Bombes médiatiques à retardement
Glenn Greenwald, le journaliste qui a révélé l’identité d’Edward Snowden (à sa demande) dans le journal The Guardian, a donné hier une interview au Daily Beast. Il y indiquait notamment que l'Américain « avait pris d’extrêmes précautions pour s’assurer que de nombreuses personnes différentes avaient ces archives, afin d’être certain que les histoires finiraient par être publiées ».
Mais comment être certain que ces personnes ne vont pas être tentées de publier tout de suite les fameux documents top secrets ? Elles « ne peuvent pas y avoir accès parce qu’ils sont fortement chiffrés et qu’elles n’ont pas les mots de passe » explique Greenwald. De fait, la suite ressemble à un scénario déjà vu des centaines de fois dans les films d’espionnage : « Si quoi que ce soit arrive à Edward Snowden, il s’est arrangé pour que ces personnes aient accès aux archives complètes ».
Arme de dissuasion
Résumons donc la situation. D’une part, Snowden est en possession de documents sensibles, volés grâce à une clé USB dans les serveurs de la NSA. Ces données, très sensibles, sont aptes à provoquer de nouveaux scandales, et le FBI a ouvert une enquête criminelle contre le lanceur d’alertes. D’autre part, Snowden, même s’il s’est dit prêt à mourir, cherche un moyen de s’en sortir et se rend en Équateur pour cette raison. Craignant pour sa vie, il confie des copies de ses documents à un nombre indéterminé de personnes.

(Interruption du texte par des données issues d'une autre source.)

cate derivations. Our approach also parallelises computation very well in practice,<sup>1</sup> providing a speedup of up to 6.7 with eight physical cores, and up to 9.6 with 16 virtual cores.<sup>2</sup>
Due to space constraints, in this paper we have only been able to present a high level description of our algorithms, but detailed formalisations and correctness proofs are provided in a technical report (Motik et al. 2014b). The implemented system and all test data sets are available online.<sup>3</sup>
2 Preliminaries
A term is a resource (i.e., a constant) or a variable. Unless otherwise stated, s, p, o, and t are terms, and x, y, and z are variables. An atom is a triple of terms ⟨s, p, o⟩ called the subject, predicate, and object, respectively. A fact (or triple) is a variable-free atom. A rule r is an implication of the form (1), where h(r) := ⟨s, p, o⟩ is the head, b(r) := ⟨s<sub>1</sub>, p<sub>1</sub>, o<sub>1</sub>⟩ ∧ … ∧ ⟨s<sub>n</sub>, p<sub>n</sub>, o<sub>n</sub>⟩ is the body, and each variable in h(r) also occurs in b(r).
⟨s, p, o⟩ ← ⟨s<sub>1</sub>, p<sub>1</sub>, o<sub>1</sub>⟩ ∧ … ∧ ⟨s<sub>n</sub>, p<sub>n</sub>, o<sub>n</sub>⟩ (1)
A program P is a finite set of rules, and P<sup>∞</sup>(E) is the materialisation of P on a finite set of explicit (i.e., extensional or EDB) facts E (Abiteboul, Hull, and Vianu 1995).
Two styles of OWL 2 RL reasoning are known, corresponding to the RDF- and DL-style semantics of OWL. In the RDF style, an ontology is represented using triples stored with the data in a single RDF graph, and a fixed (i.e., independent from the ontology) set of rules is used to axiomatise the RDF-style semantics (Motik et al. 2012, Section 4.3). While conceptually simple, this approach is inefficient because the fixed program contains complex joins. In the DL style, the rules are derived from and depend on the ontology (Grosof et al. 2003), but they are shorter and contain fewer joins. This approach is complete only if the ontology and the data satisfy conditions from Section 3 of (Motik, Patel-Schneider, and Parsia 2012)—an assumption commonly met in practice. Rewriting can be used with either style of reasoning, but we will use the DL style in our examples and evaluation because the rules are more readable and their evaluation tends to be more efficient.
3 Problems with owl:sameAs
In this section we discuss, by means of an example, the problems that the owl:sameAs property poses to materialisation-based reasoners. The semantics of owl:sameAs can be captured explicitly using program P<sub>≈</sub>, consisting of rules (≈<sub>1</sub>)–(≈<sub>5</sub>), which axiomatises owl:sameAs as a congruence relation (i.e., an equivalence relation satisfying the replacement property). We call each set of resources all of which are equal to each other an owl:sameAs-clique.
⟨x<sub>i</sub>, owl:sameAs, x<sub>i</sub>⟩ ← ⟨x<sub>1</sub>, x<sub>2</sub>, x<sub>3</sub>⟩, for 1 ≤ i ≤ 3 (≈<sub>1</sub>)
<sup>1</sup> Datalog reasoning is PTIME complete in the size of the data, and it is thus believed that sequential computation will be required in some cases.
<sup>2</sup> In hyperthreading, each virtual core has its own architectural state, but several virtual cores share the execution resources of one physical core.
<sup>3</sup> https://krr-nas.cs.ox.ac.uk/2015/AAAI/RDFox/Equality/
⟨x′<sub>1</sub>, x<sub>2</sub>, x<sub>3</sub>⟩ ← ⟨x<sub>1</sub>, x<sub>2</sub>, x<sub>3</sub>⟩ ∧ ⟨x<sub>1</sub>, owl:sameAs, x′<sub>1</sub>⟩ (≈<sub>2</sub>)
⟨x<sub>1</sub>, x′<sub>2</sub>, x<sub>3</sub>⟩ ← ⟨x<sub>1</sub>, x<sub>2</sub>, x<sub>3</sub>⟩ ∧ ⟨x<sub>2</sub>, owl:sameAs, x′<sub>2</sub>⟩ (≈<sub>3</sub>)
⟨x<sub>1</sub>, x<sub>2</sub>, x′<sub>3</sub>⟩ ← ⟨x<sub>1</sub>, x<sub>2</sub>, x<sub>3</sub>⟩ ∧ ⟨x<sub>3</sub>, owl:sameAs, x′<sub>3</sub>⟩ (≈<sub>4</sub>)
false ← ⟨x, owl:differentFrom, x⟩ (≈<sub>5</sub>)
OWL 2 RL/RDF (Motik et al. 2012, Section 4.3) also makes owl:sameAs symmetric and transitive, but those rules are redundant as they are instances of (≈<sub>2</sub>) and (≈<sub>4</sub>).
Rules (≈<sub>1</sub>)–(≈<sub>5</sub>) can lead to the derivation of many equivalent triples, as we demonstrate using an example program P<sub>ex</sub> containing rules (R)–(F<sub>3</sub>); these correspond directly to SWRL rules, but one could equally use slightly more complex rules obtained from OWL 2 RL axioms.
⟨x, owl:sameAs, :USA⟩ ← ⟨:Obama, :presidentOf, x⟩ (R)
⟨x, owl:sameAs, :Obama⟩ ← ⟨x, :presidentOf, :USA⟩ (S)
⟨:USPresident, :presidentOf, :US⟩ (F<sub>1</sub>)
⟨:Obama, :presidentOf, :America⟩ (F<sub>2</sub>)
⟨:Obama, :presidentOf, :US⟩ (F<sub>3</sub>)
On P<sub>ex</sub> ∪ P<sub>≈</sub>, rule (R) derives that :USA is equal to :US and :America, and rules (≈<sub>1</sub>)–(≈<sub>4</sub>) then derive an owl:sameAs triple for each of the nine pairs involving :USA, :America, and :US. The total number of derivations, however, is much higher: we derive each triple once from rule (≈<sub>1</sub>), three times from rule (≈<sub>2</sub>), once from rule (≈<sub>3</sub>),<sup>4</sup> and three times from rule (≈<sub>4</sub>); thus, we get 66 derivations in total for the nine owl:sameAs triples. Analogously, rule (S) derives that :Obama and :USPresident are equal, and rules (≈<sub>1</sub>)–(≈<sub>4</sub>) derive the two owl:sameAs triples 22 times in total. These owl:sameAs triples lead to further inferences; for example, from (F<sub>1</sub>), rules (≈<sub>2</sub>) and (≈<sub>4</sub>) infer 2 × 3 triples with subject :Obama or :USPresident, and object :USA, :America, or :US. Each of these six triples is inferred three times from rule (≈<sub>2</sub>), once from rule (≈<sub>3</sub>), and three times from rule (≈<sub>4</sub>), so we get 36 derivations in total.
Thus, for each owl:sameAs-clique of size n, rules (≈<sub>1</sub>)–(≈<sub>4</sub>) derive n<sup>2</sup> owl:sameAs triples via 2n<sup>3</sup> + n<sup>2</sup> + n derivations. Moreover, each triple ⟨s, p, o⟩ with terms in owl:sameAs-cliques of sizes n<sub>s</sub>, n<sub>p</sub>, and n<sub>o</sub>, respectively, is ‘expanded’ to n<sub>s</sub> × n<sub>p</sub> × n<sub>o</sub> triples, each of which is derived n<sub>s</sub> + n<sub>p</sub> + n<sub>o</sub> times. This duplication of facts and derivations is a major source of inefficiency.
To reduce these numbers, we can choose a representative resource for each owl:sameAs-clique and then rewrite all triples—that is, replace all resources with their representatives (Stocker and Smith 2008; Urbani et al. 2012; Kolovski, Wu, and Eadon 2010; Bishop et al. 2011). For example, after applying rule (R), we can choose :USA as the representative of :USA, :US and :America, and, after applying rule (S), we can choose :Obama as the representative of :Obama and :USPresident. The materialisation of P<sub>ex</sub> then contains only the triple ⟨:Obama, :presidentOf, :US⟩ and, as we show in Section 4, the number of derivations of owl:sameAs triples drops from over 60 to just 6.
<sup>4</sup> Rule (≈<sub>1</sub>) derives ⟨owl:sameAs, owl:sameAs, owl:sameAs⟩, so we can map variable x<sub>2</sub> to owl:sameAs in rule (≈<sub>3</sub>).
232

Enfin, il profite du potentiel destructeur de ces données pour se créer un sauf-conduit en plaçant lui-même une épée de Damoclès sur la tête des agences de renseignement : en cas de problème, de multiples publications des documents pourraient survenir simultanément, et probablement sans aucun contrôle. Une explosion de petits WikiLeaks.
Attraper Snowden lui-même ne résoudrait pas donc pas les problèmes de la NSA, de la CIA, du FBI et plus globalement de l’administration Obama. Comme le signale le Daily Beast, ces informations font écho aux propos de Snowden lors de sa première interview au Guardian : « Tout ce que je peux dire maintenant est que le gouvernement américain ne pourra pas cacher ça en m’emprisonnant ou en m’assassinant. La vérité arrive, et elle ne peut pas être arrêtée ».
Dangereuses données
Ces documents représentent autant de bombes médiatiques pour le renseignement américain. Ils sont manifestement beaucoup plus nombreux que les informations ne le laissaient supposer. Au Congrès, les sénateurs pensaient ainsi que Snowden avait emporté environ 200 documents, mais le chiffre serait en fait de plusieurs milliers. Glenn Greenwald a reçu lui-même une copie des documents, mais il indique ne pas savoir si Snowden en possédait davantage. Le lanceur d’alerte souhaitait exposer la surveillance elle-même et non publier des informations qui pourraient mettre des vies en danger.
Il est clair dans tous les cas que les personnes ayant reçu des copies des documents ont dû prendre des mesures supplémentaires de protection électronique. Greenwald indique ainsi ne plus communiquer que par des emails fortement chiffrés. Il rapporte également que lorsqu’il était à Hong-Kong, il communiquait via Skype avec un collègue basé à Rio. Deux jours après lui avoir dit qu’il lui enverrait une copie des documents (ce qu’il n’a pas fait), le portable du contact était volé. Greenwald, lui, est certain que le gouvernement tente de récupérer les informations qu’il détient sur son propre ordinateur.